As Chair of the Public Accounts Committee I have been conducting an investigation into the collapse of Carillion and I recently told Parliament: The system is broken.
There are not enough suppliers bidding for contracts across whole swathes of Government, and the system is skewed against smaller, specialist businesses that get work only as part of a longer supply chain.
At each stage, margins are squeezed, and too often we see poor service, sharp practice and an unnecessary cost to taxpayers.
Shockingly, there remains in government a shortage of the necessary skills to let and manage contracts. Quite simply, the Government is not a clever client, and taxpayers and small businesses are losing out as a result.
If a Government contract is failing, it is still difficult for the Government not to award other contracts because of contract law, and we think that area needs to be looked into.

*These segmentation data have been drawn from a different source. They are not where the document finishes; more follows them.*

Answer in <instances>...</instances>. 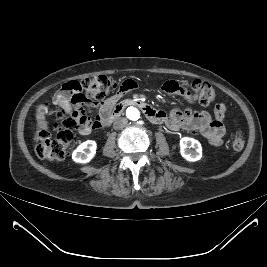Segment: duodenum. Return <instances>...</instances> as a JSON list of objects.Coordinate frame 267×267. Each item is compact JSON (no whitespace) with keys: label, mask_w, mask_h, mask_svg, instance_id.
I'll list each match as a JSON object with an SVG mask.
<instances>
[{"label":"duodenum","mask_w":267,"mask_h":267,"mask_svg":"<svg viewBox=\"0 0 267 267\" xmlns=\"http://www.w3.org/2000/svg\"><path fill=\"white\" fill-rule=\"evenodd\" d=\"M129 106L139 107L146 117L153 123H161L164 121V114L161 111L154 109L151 105L142 102L138 99H127L116 104L106 117V124H111L116 120Z\"/></svg>","instance_id":"obj_1"}]
</instances>
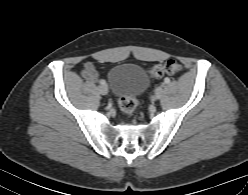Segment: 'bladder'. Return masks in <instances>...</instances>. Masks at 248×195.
Instances as JSON below:
<instances>
[{
	"instance_id": "1",
	"label": "bladder",
	"mask_w": 248,
	"mask_h": 195,
	"mask_svg": "<svg viewBox=\"0 0 248 195\" xmlns=\"http://www.w3.org/2000/svg\"><path fill=\"white\" fill-rule=\"evenodd\" d=\"M108 81L115 95L139 97L147 88L149 79L144 70L137 64L125 63L112 67Z\"/></svg>"
}]
</instances>
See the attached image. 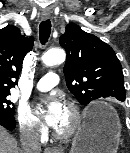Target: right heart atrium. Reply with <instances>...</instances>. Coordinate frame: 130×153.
Here are the masks:
<instances>
[{
	"instance_id": "d8ad5b80",
	"label": "right heart atrium",
	"mask_w": 130,
	"mask_h": 153,
	"mask_svg": "<svg viewBox=\"0 0 130 153\" xmlns=\"http://www.w3.org/2000/svg\"><path fill=\"white\" fill-rule=\"evenodd\" d=\"M16 120L21 134L31 139H41L44 134V126L40 119L25 106L17 110Z\"/></svg>"
}]
</instances>
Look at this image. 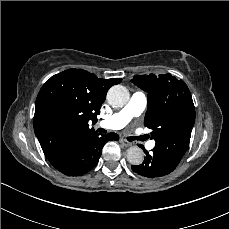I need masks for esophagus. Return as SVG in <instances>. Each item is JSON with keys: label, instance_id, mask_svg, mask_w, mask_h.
<instances>
[{"label": "esophagus", "instance_id": "obj_1", "mask_svg": "<svg viewBox=\"0 0 229 229\" xmlns=\"http://www.w3.org/2000/svg\"><path fill=\"white\" fill-rule=\"evenodd\" d=\"M120 143L125 147H130L131 143L124 138H120Z\"/></svg>", "mask_w": 229, "mask_h": 229}]
</instances>
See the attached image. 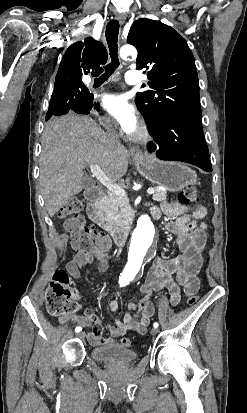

In any other situation, it would be crazy to give a contract to a supplier that was clearly failing. Given the size of these contracts, few organisations are bidding, and that means that some organisations are running huge swathes of Government and have effectively become proxy Departments, even though they are in the private sector.
Worryingly, it means that the Public Accounts Committee and other Select Committees do not have the same oversight of them.
When taxpayers are funding something, commercial confidentiality needs to be treated very differently from when private companies are doing business between themselves.
Taxpayers’ hard-earned money is handed to the Government to deliver a public service, and when companies do not deliver, we need to see that very clearly and the Government should not be afraid to call it out.
The Public Accounts Committee has agreed that we will look closely at the nature of the relationship between the Government and their strategic suppliers, the Government’s approach to procurement and contractual management, and—of course—the impact on taxpayers and service users every step of the way.
The Public Accounts Committee has long raised concerns about the lack of transparency in large contracts funded by taxpayers to deliver public services.
Our concern, especially given what we have seen in the papers, is that secrecy can lead to a cosy relationship in which the Government are more focused on the interests of the supplier, because of the potential impact of the collapse of that supplier.
We can see those problems with other strategic suppliers in the papers we have received, and we will be calling them before the Committee, as well as those in government, to challenge them and to consider how this broken system can be fixed.